Christmas meaning explored in unusual places

This Is Wiltshire: Front row – Holly Paton and Katie Poynter. Back row – Jake Payton and Caitlin Payton Front row – Holly Paton and Katie Poynter. Back row – Jake Payton and Caitlin Payton

AMONG rows of empty garages, at the heart of Pinehurst, a band of revellers of a different kind explored the true meaning of Christmas in three stunning displays.

Inspired by a project in Brighton where people decorated beach huts to create a giant advent calendar, the shinepinehurst initiative opted for garages to produce three pop-up installations delving into the message behind the Christian holiday and looking at the birth of Jesus.

While 24 garages seemed an ambitious number, community project leader Simon Halls and residents settled for three garages and each night between Tuesday 17 and last night got to work to turn one each time into a stunning, yet modest Christmas-inspired scene.

Simon, a pioneer minister for the Diocese of Bristol and leader of the shinepinehurst initiative, said: “We don’t have a beach but we thought there were a lot of garages around where we live. This year was a bit of an experiment but next year we might do 12 or enough for an advent calendar.

“It was for people to reflect on the meaning of Christmas. We were looking at how sometimes people can lose sight of what Christmas is about in all the tinsel and glitz and glamour. It’s about giving.”

The installations were also heavily influenced by the tough economy and the harsh reality that many in Swindon and across the UK cannot afford the festivities this year.

On Tuesday, residents of Pinehurst flocked to a garage on Mulberry Grove, where they placed empty wallets and beer bottles filled, on closer examination, with characters from the Nativity story, around broken Christmas lights.

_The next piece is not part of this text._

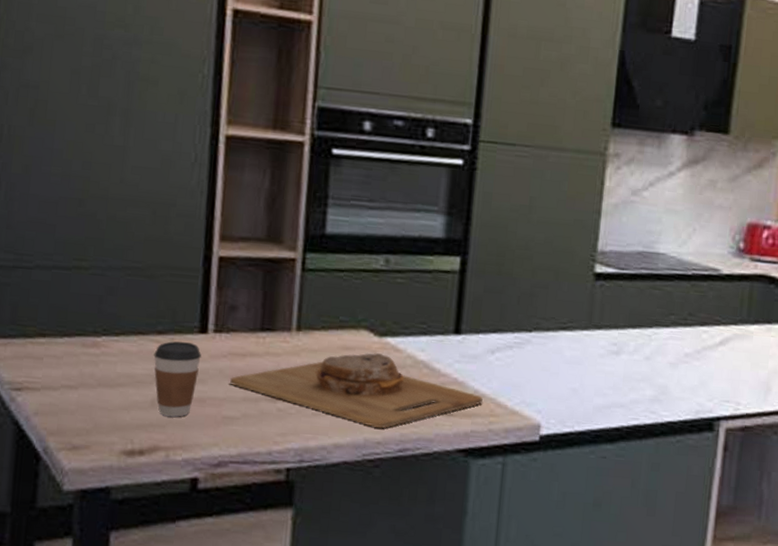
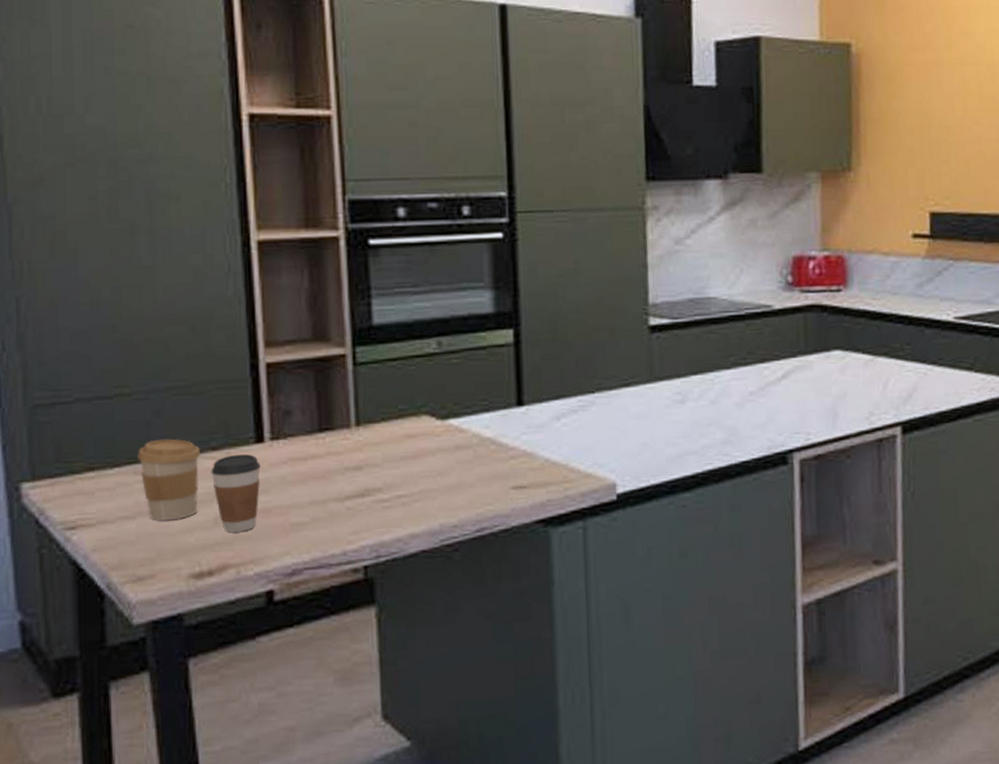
coffee cup: none [87,316,147,396] -> present [137,438,201,521]
cutting board: present [230,352,483,429] -> none [294,436,555,512]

Wednesday saw scores of people pack out a vacant space on Cunningham Road for a spontaneous Nativity play. Pictures drawn by pupils at Swindon Academy and members of Pinehurst’s youth club were exhibited on the walls, acting as a colourful background.

On Thursday, the focus was on hope. Participants were encouraged to write messages on stars dangling from the ceiling of a garage in The Circle.

“It has been quite fun to do,” added Simon, a former youth worker from Pinehurst. “People have really enjoyed it.”

Independent councillor for Gorsehill and Pinehurst, Rochelle Russell, who helped the group secure the garages, said: “I think it is just a lovely thing to do to take us right back to the meaning of Christmas. Community is what counts most, not the amount of presents that you get.”

The displays were also the occasion for Swindon Foodbank to collect goods for the town’s hungry.